ATLANTA — Federal officials are requiring colleges that use Kindles and other electronic book readers in the classroom to make sure the gadgets have accommodations for blind and vision-impaired students.
The U.S. Departments of Justice and Education sent a letter to college and university presidents Tuesday instructing them to find alternatives for blind students if the devices are required in the classroom.
Not doing so would be a violation of federal law, said Russlynn Ali, assistant secretary for civil rights at the Education Department.
"It is unacceptable for universities to use emerging technology without insisting that this technology be accessible to all students," Ali wrote in the joint letter with Thomas E. Perez, assistant U.S. attorney general.
The federal government began examining last year whether the use of Kindles and other e-readers violated the Americans with Disabilities Act after a blind Arizona State University student sued the campus in June alleging that Kindle's inaccessibility to blind students constituted a violation of federal law.
The lawsuit was settled in January with the help of the National Federation of the Blind and the American Council of the Blind.
Many e-readers have text-to-speech functions, but those don't apply to menus, which means that a blind person would still need help using the device, Ali said.
"The key here is fully accessible, not in-part accessible," Ali told The Associated Press. "Blind users cannot navigate the menu. They couldn't fast forward or even know which book they were reading."

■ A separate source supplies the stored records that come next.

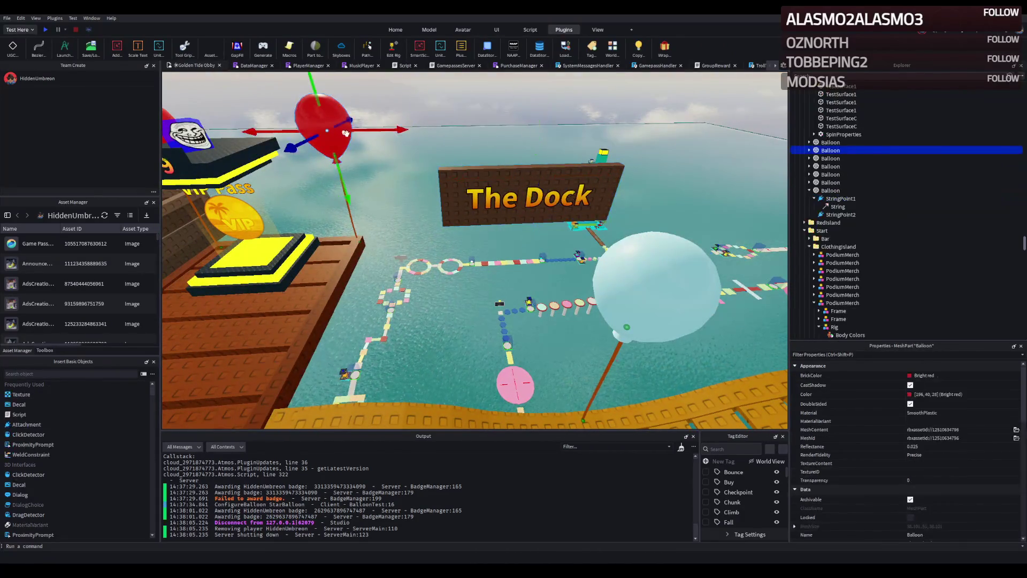
# - Raise the red balloon so it floats above The Dock sign
pyautogui.moveTo(373, 129)
pyautogui.mouseDown()
pyautogui.moveTo(530, 140)
pyautogui.moveTo(490, 166)
pyautogui.moveTo(538, 168)
pyautogui.moveTo(534, 187)
pyautogui.mouseUp()
pyautogui.press('f')
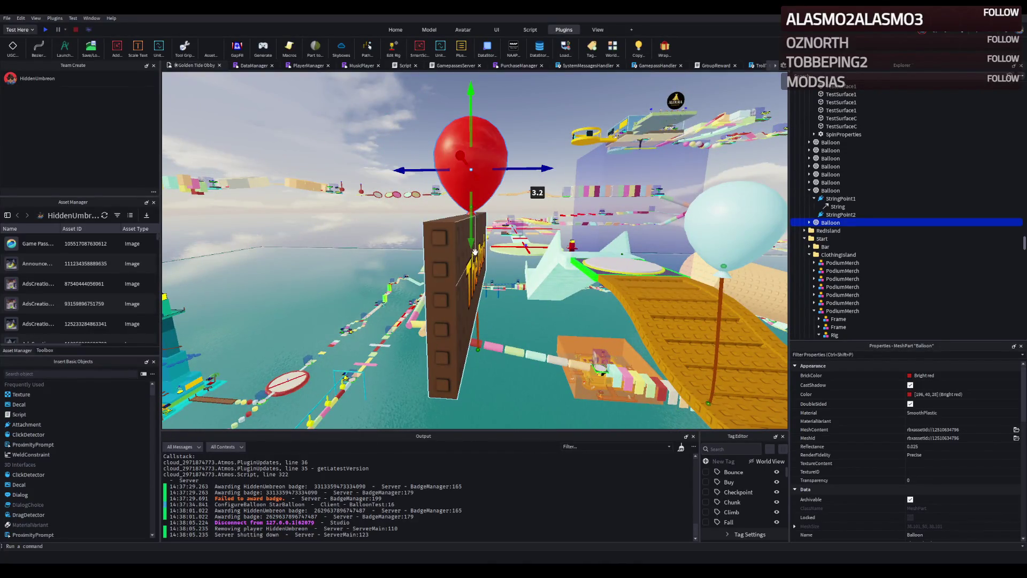
pyautogui.moveTo(474, 251); pyautogui.dragTo(466, 214)
pyautogui.press('ctrl+z')
pyautogui.press('ctrl+z')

So far, four universities — including Princeton University — testing Amazon's Kindle in the classroom have struck deals with the Justice Department and agreed to shelve the e-readers until they are fully functional for blind students.
The other campuses are: Pace University in New York, Case Western Reserve University in Cleveland and Reed College in Portland, Ore.
A settlement is still being worked out with the University of Virginia, Ali said.
Amazon officials did not immediately return a request for comment. The company has said it is working on expanding features of the Kindle to ensure blind people can use them independently.
Ali said the policy also would apply to any K-12 schools wanting to use e-readers in the classroom, but so far only the school district in Clearwater, Fla., has expressed such interest. She said the Education Department is monitoring that district to be sure they meet federal requirements.